Things to fix for usability:

  • I’m sure most people fix this immediately, but in case you haven’t: The logo link in the upper left-hand corner of the header goes to the home URL of your DSpace install. It shouldn’t, if you’ve put your institution’s logo in there (as most people will); that logo should always go to the institution’s home page. Make the name of your install into a link to the install’s home page, instead. You’ll want to slap an id on there, so that you can tell the CSS not to do weird things when link-hovering.
  • A lot of places tell you to “contact the admin” or “contact us” and then spit out contact info.

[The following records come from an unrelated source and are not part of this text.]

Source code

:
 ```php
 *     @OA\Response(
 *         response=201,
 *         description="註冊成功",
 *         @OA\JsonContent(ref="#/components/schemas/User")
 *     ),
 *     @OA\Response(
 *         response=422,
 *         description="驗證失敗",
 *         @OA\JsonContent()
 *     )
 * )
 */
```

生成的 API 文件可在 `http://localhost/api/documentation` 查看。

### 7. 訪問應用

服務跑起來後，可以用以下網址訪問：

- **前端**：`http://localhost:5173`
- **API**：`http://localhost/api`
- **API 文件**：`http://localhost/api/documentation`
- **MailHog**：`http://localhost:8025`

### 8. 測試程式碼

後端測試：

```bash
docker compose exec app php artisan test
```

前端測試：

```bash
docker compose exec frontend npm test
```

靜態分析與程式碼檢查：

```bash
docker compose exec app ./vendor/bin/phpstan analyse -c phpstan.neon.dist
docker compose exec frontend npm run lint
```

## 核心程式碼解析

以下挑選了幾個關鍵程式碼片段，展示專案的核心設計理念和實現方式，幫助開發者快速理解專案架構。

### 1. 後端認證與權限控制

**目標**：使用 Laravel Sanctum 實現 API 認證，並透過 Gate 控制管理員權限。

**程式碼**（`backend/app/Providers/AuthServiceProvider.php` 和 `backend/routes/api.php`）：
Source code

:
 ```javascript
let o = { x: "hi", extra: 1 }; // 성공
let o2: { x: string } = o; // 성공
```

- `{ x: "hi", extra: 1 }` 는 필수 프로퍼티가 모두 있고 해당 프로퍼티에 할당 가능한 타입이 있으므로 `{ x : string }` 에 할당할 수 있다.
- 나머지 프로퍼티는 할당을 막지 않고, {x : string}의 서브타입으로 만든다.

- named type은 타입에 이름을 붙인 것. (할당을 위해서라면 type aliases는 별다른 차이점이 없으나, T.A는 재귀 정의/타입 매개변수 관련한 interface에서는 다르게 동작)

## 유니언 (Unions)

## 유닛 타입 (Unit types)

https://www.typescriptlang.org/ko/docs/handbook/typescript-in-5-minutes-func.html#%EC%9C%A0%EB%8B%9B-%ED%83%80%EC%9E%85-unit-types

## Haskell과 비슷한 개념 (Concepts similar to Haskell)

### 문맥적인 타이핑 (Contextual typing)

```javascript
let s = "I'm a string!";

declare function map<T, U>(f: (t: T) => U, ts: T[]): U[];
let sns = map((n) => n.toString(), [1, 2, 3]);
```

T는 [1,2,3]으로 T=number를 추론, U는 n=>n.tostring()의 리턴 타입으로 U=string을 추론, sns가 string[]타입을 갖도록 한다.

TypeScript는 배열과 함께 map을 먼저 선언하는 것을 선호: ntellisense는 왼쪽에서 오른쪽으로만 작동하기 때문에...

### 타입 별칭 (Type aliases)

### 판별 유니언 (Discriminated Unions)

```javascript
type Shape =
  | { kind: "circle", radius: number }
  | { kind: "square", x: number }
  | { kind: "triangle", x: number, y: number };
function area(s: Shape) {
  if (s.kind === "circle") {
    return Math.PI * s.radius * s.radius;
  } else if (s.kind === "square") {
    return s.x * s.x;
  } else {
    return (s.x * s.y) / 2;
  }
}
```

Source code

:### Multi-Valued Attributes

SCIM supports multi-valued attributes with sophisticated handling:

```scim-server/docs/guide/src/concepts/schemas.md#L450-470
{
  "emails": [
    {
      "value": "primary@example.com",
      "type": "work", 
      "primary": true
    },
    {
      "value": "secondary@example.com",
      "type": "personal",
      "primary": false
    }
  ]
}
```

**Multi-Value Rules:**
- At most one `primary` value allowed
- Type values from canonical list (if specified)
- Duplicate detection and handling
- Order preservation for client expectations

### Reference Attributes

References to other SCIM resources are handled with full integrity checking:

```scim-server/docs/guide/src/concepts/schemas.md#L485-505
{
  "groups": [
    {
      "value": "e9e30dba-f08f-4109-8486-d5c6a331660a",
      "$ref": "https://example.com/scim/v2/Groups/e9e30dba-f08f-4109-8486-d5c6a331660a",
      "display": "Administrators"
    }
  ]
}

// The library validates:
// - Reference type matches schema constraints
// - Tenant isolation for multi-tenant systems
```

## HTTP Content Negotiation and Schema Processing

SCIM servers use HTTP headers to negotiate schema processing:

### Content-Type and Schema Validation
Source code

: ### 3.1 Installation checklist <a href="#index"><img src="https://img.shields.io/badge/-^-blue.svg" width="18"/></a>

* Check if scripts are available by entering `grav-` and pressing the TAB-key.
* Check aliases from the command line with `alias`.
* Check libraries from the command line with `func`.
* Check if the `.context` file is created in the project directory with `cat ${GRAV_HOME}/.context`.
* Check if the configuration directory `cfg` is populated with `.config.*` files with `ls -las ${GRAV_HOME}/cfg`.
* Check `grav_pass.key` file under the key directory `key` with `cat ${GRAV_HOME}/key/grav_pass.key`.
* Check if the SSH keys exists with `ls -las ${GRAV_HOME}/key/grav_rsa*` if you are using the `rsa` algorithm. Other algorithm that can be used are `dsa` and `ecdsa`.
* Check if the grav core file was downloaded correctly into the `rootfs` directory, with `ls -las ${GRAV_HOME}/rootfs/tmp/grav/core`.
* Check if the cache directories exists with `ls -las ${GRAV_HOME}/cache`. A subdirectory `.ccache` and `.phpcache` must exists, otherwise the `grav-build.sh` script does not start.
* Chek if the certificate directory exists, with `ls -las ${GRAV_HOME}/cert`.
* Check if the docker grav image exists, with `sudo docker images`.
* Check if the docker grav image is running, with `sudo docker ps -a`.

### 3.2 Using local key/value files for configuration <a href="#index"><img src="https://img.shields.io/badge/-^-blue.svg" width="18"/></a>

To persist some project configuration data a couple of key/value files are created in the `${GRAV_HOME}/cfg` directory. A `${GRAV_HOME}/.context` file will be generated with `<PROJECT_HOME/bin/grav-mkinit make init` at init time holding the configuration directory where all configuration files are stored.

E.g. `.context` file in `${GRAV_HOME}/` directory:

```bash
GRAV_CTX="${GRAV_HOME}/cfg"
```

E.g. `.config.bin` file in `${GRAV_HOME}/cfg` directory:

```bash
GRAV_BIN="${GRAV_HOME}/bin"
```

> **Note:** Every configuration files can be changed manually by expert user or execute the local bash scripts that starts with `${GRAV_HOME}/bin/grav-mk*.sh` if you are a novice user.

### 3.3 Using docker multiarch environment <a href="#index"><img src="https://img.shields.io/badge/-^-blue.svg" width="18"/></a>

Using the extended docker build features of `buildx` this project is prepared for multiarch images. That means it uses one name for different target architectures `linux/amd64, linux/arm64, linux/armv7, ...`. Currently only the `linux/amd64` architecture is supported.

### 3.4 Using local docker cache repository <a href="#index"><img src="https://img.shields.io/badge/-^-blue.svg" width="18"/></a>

This is silly. There’s a perfectly good feedback page in DSpace, so swipe the code from footer-default.jsp: <a href="<%= request.getContextPath() %>/feedback?fromPage=<%= fromPage %>">Contact the DSpace administrator.</a> and run with it.

Things to fix for accessibility:

  • Move the navigation bar out of header-default.jsp and into footer-default.jsp (after you close off the main page content). Position with CSS. Danger Will Robinson: this only works if you dump DSpace’s main table layout altogether. Which you should anyway, but some folks won’t want to.
  • Add label elements to labels in forms. Make sure that the form element being labeled has an id attribute, and set the for attribute on its label to the same value. (Did I lose you? Sorry, my fault. If you have <input type="text" id="myinput"> (simplified, of course), you want its label to be tagged <label for="myinput">. Side benefit is that clicking on the label sets the focus to the input in most browsers.)

This is nowhere near enough, especially on the usability front, but it’s a start.